§ Exercise goal
Reproduce the listing below word for word and exclude any picture.

________________________

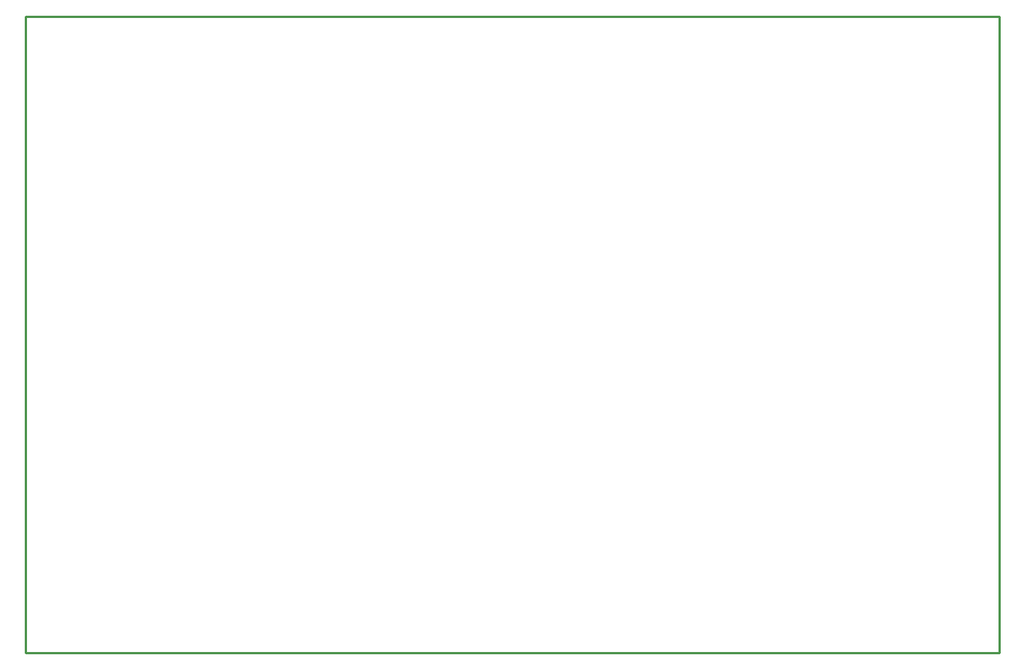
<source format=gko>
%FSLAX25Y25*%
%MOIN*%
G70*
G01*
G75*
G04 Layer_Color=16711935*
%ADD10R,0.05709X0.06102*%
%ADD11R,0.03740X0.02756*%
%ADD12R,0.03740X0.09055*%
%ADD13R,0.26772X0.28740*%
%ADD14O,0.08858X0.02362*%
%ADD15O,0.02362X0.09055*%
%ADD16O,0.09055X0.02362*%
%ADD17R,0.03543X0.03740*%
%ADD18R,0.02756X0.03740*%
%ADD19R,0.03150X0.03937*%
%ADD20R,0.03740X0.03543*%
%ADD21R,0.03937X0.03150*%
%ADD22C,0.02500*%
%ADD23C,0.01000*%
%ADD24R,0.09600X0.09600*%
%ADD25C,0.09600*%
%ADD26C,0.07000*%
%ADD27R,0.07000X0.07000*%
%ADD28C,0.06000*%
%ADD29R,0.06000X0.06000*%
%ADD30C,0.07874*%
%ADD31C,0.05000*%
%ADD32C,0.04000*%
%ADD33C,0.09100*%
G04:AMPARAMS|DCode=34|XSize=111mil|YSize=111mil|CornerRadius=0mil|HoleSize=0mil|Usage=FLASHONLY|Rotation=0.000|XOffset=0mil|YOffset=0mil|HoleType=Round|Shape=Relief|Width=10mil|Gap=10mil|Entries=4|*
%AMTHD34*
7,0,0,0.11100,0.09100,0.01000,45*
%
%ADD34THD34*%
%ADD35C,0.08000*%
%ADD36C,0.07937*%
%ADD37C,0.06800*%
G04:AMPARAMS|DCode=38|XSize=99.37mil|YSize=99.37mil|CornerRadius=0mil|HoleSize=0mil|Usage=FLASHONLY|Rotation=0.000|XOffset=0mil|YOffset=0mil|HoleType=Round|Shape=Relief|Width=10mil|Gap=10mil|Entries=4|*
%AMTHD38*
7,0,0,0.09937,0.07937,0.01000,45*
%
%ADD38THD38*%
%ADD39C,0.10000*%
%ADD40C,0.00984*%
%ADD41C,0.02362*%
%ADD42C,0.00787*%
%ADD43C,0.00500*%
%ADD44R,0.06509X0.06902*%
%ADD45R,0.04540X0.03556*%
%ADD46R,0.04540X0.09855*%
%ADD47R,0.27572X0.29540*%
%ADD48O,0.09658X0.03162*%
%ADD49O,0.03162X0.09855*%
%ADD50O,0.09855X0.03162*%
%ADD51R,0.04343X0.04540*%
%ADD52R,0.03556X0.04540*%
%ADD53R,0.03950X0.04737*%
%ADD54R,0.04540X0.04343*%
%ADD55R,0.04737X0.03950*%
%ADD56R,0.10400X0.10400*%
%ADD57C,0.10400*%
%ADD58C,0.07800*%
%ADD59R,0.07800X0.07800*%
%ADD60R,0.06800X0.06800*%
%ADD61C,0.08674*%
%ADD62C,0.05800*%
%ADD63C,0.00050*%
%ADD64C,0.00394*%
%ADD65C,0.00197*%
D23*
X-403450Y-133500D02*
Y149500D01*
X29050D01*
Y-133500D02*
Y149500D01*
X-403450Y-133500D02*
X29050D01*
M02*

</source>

________________________

§ Exercise output
<source format=gko>
%FSLAX25Y25*%
%MOIN*%
G70*
G01*
G75*
G04 Layer_Color=16711935*
%ADD10R,0.05709X0.06102*%
%ADD11R,0.03740X0.02756*%
%ADD12R,0.03740X0.09055*%
%ADD13R,0.26772X0.28740*%
%ADD14O,0.08858X0.02362*%
%ADD15O,0.02362X0.09055*%
%ADD16O,0.09055X0.02362*%
%ADD17R,0.03543X0.03740*%
%ADD18R,0.02756X0.03740*%
%ADD19R,0.03150X0.03937*%
%ADD20R,0.03740X0.03543*%
%ADD21R,0.03937X0.03150*%
%ADD22C,0.02500*%
%ADD23C,0.01000*%
%ADD24R,0.09600X0.09600*%
%ADD25C,0.09600*%
%ADD26C,0.07000*%
%ADD27R,0.07000X0.07000*%
%ADD28C,0.06000*%
%ADD29R,0.06000X0.06000*%
%ADD30C,0.07874*%
%ADD31C,0.05000*%
%ADD32C,0.04000*%
%ADD33C,0.09100*%
G04:AMPARAMS|DCode=34|XSize=111mil|YSize=111mil|CornerRadius=0mil|HoleSize=0mil|Usage=FLASHONLY|Rotation=0.000|XOffset=0mil|YOffset=0mil|HoleType=Round|Shape=Relief|Width=10mil|Gap=10mil|Entries=4|*
%AMTHD34*
7,0,0,0.11100,0.09100,0.01000,45*
%
%ADD34THD34*%
%ADD35C,0.08000*%
%ADD36C,0.07937*%
%ADD37C,0.06800*%
G04:AMPARAMS|DCode=38|XSize=99.37mil|YSize=99.37mil|CornerRadius=0mil|HoleSize=0mil|Usage=FLASHONLY|Rotation=0.000|XOffset=0mil|YOffset=0mil|HoleType=Round|Shape=Relief|Width=10mil|Gap=10mil|Entries=4|*
%AMTHD38*
7,0,0,0.09937,0.07937,0.01000,45*
%
%ADD38THD38*%
%ADD39C,0.10000*%
%ADD40C,0.00984*%
%ADD41C,0.02362*%
%ADD42C,0.00787*%
%ADD43C,0.00500*%
%ADD44R,0.06509X0.06902*%
%ADD45R,0.04540X0.03556*%
%ADD46R,0.04540X0.09855*%
%ADD47R,0.27572X0.29540*%
%ADD48O,0.09658X0.03162*%
%ADD49O,0.03162X0.09855*%
%ADD50O,0.09855X0.03162*%
%ADD51R,0.04343X0.04540*%
%ADD52R,0.03556X0.04540*%
%ADD53R,0.03950X0.04737*%
%ADD54R,0.04540X0.04343*%
%ADD55R,0.04737X0.03950*%
%ADD56R,0.10400X0.10400*%
%ADD57C,0.10400*%
%ADD58C,0.07800*%
%ADD59R,0.07800X0.07800*%
%ADD60R,0.06800X0.06800*%
%ADD61C,0.08674*%
%ADD62C,0.05800*%
%ADD63C,0.00050*%
%ADD64C,0.00394*%
%ADD65C,0.00197*%
D23*
X-403450Y-133500D02*
Y149500D01*
X29050D01*
Y-133500D02*
Y149500D01*
X-403450Y-133500D02*
X29050D01*
M02*

</source>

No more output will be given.